THE DATA below:
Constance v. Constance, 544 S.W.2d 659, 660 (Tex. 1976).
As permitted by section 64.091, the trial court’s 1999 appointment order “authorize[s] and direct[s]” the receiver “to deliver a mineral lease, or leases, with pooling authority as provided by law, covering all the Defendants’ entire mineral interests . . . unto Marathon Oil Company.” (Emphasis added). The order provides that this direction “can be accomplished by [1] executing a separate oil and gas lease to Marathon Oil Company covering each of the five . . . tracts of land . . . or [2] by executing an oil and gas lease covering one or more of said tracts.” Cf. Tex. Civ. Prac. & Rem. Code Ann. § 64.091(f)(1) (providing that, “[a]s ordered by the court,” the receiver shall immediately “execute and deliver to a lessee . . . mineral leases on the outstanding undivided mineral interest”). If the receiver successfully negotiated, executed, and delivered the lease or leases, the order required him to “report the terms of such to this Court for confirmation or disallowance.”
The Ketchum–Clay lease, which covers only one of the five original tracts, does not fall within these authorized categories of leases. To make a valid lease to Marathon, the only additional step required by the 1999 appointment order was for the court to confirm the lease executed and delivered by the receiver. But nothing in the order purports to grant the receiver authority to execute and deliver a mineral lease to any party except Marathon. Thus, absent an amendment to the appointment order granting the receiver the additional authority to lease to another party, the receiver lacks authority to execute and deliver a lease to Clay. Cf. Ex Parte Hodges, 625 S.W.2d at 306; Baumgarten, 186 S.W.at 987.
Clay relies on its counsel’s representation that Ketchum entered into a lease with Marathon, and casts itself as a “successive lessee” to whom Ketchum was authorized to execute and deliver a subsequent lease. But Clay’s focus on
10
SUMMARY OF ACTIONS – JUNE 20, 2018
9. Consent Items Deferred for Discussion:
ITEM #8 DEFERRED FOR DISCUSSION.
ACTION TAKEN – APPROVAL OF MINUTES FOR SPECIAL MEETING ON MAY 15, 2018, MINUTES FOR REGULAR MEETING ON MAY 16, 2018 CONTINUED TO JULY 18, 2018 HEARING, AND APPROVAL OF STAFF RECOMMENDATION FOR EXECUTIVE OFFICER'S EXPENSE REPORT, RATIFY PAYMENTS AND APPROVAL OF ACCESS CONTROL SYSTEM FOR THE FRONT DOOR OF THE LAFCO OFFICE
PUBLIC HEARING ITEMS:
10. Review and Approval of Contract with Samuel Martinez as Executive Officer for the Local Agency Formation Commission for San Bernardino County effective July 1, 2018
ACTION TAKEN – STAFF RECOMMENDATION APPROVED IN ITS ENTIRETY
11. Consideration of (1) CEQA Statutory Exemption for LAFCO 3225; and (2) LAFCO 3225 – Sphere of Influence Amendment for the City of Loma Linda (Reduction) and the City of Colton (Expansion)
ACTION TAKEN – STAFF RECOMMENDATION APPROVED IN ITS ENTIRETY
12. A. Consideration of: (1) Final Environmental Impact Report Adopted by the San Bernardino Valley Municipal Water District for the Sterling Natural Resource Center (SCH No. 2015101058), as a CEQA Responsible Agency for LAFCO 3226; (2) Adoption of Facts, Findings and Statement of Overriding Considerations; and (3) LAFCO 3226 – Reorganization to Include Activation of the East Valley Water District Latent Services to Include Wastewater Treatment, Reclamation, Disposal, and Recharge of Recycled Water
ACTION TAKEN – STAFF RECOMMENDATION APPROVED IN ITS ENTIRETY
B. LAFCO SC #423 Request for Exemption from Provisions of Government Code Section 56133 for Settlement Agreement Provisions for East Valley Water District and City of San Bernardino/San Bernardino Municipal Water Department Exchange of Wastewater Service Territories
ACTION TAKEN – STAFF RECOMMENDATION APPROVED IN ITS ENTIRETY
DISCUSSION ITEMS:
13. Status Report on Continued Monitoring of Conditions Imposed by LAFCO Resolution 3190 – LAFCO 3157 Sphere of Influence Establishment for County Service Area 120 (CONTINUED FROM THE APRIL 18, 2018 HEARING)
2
End of THE DATA.
Output the whole listing word for word.

◆ EXERCISE ANSWER ◆
Constance v. Constance, 544 S.W.2d 659, 660 (Tex. 1976).
As permitted by section 64.091, the trial court’s 1999 appointment order “authorize[s] and direct[s]” the receiver “to deliver a mineral lease, or leases, with pooling authority as provided by law, covering all the Defendants’ entire mineral interests . . . unto Marathon Oil Company.” (Emphasis added). The order provides that this direction “can be accomplished by [1] executing a separate oil and gas lease to Marathon Oil Company covering each of the five . . . tracts of land . . . or [2] by executing an oil and gas lease covering one or more of said tracts.” Cf. Tex. Civ. Prac. & Rem. Code Ann. § 64.091(f)(1) (providing that, “[a]s ordered by the court,” the receiver shall immediately “execute and deliver to a lessee . . . mineral leases on the outstanding undivided mineral interest”). If the receiver successfully negotiated, executed, and delivered the lease or leases, the order required him to “report the terms of such to this Court for confirmation or disallowance.”
The Ketchum–Clay lease, which covers only one of the five original tracts, does not fall within these authorized categories of leases. To make a valid lease to Marathon, the only additional step required by the 1999 appointment order was for the court to confirm the lease executed and delivered by the receiver. But nothing in the order purports to grant the receiver authority to execute and deliver a mineral lease to any party except Marathon. Thus, absent an amendment to the appointment order granting the receiver the additional authority to lease to another party, the receiver lacks authority to execute and deliver a lease to Clay. Cf. Ex Parte Hodges, 625 S.W.2d at 306; Baumgarten, 186 S.W.at 987.
Clay relies on its counsel’s representation that Ketchum entered into a lease with Marathon, and casts itself as a “successive lessee” to whom Ketchum was authorized to execute and deliver a subsequent lease. But Clay’s focus on
10
SUMMARY OF ACTIONS – JUNE 20, 2018
9. Consent Items Deferred for Discussion:
ITEM #8 DEFERRED FOR DISCUSSION.
ACTION TAKEN – APPROVAL OF MINUTES FOR SPECIAL MEETING ON MAY 15, 2018, MINUTES FOR REGULAR MEETING ON MAY 16, 2018 CONTINUED TO JULY 18, 2018 HEARING, AND APPROVAL OF STAFF RECOMMENDATION FOR EXECUTIVE OFFICER'S EXPENSE REPORT, RATIFY PAYMENTS AND APPROVAL OF ACCESS CONTROL SYSTEM FOR THE FRONT DOOR OF THE LAFCO OFFICE
PUBLIC HEARING ITEMS:
10. Review and Approval of Contract with Samuel Martinez as Executive Officer for the Local Agency Formation Commission for San Bernardino County effective July 1, 2018
ACTION TAKEN – STAFF RECOMMENDATION APPROVED IN ITS ENTIRETY
11. Consideration of (1) CEQA Statutory Exemption for LAFCO 3225; and (2) LAFCO 3225 – Sphere of Influence Amendment for the City of Loma Linda (Reduction) and the City of Colton (Expansion)
ACTION TAKEN – STAFF RECOMMENDATION APPROVED IN ITS ENTIRETY
12. A. Consideration of: (1) Final Environmental Impact Report Adopted by the San Bernardino Valley Municipal Water District for the Sterling Natural Resource Center (SCH No. 2015101058), as a CEQA Responsible Agency for LAFCO 3226; (2) Adoption of Facts, Findings and Statement of Overriding Considerations; and (3) LAFCO 3226 – Reorganization to Include Activation of the East Valley Water District Latent Services to Include Wastewater Treatment, Reclamation, Disposal, and Recharge of Recycled Water
ACTION TAKEN – STAFF RECOMMENDATION APPROVED IN ITS ENTIRETY
B. LAFCO SC #423 Request for Exemption from Provisions of Government Code Section 56133 for Settlement Agreement Provisions for East Valley Water District and City of San Bernardino/San Bernardino Municipal Water Department Exchange of Wastewater Service Territories
ACTION TAKEN – STAFF RECOMMENDATION APPROVED IN ITS ENTIRETY
DISCUSSION ITEMS:
13. Status Report on Continued Monitoring of Conditions Imposed by LAFCO Resolution 3190 – LAFCO 3157 Sphere of Influence Establishment for County Service Area 120 (CONTINUED FROM THE APRIL 18, 2018 HEARING)
2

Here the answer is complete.